Deputy Assistant Commissioner Stephen Kavanagh of the Metropolitan Police said officers who had tackled rioters were dismayed by such sentences.
"Some of us have been disappointed by some of the early sentences we have seen, especially those officers who have been on the front line facing the violence and disorder," he said.
Mr Kavanagh said Tim Godwin, the acting Met Commissioner, had raised concerns about sentencing with ministers. MPs were yesterday recalled from their summer break to debate the riots and Tory backbenchers pressed Mr Cameron to make good on his promises.
Angie Bray, whose Ealing Central constituency saw serious violence, challenged Mr Cameron: "Can he assure my constituents that those who are found guilty will feel the full force of the law, including prison sentences?"
Mr Cameron replied: "People taking part in violent disorder should expect to go to prison."

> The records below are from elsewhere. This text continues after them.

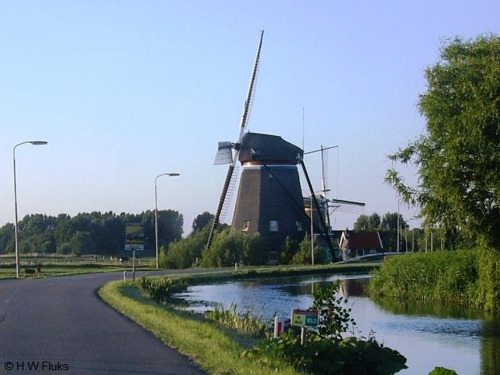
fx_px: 549
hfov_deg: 49.0
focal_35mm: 38
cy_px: 188
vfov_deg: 37.7
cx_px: 250
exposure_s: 1/400
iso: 64
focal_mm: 7.9
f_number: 2.8
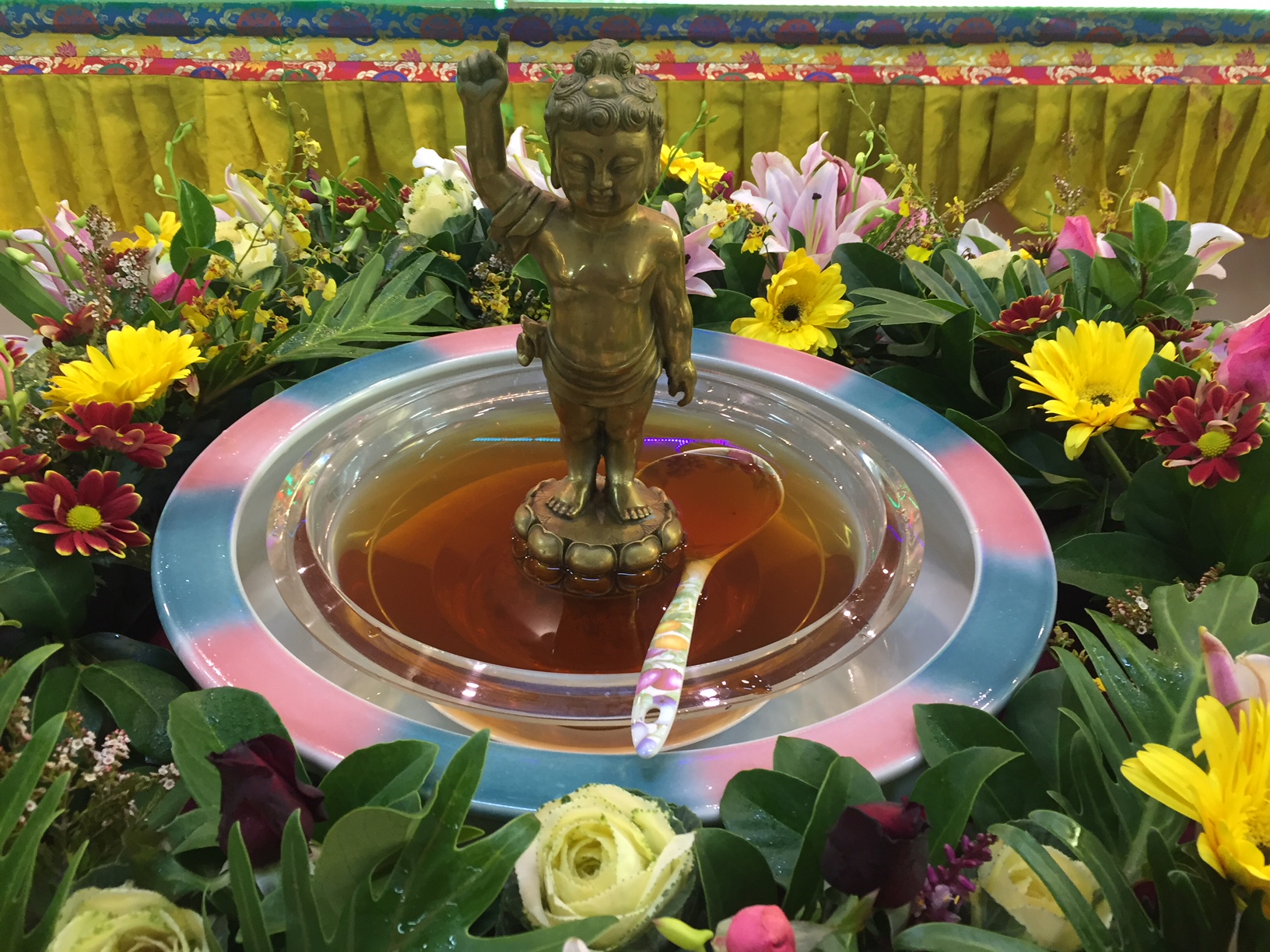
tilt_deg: -33.1
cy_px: 476
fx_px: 1064
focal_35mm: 29
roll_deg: -1.6
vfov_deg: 48.2
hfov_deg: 61.7
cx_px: 635
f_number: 2.2
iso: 125
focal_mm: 4.15
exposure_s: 1/33
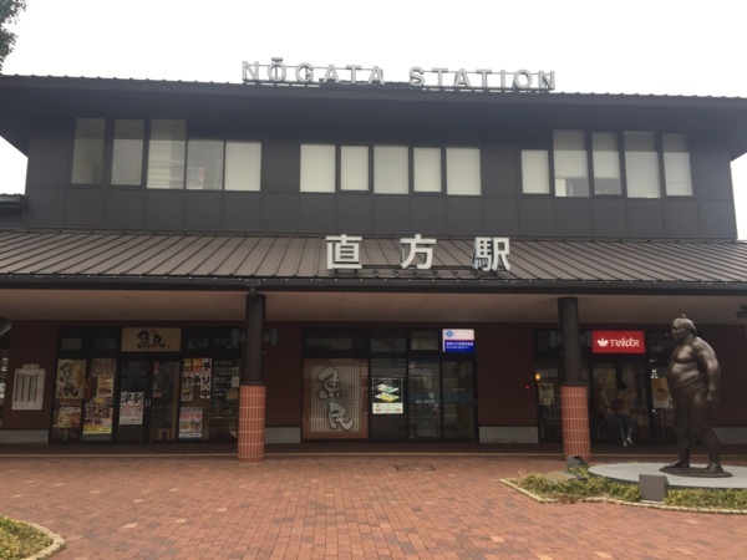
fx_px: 626
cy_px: 280
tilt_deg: +8.8
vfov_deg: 48.2
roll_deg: -0.1
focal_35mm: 29
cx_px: 374
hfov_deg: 61.7
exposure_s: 1/278
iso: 32
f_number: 2.2
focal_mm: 4.15
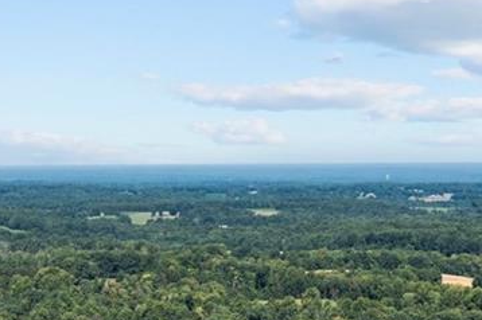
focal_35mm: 80
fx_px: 1070
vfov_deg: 16.5
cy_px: 364
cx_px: 311
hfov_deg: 25.3
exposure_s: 1/400
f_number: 5.6
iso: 100
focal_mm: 10.26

He also suggested that sentencing rules could be toughened. "We are keeping under constant review whether the courts have the sentencing powers they need and we'll act if necessary," he told MPs.
Government sources said options for change include increasing magistrates' powers to jail offenders. Under current rules, magistrates can jail offenders for a maximum of six months. That could double to a year, sources said.
However, even as Mr Cameron was speaking, Mr Clarke appeared to rule out any change on sentencing. In a BBC Radio Four interview, Mr Clarke said "enough" prison sentences were being imposed.
He said: "The system is working."
David Cameron has promised to confront the “moral collapse” in British society that led to last week’s riots. "We will fight back against gangs, crime and the thugs who make people's lives hell and we will fight back hard, he said. "There is no 'them' and 'us' - there is us. We are all in this together, and we will mend our broken society - together."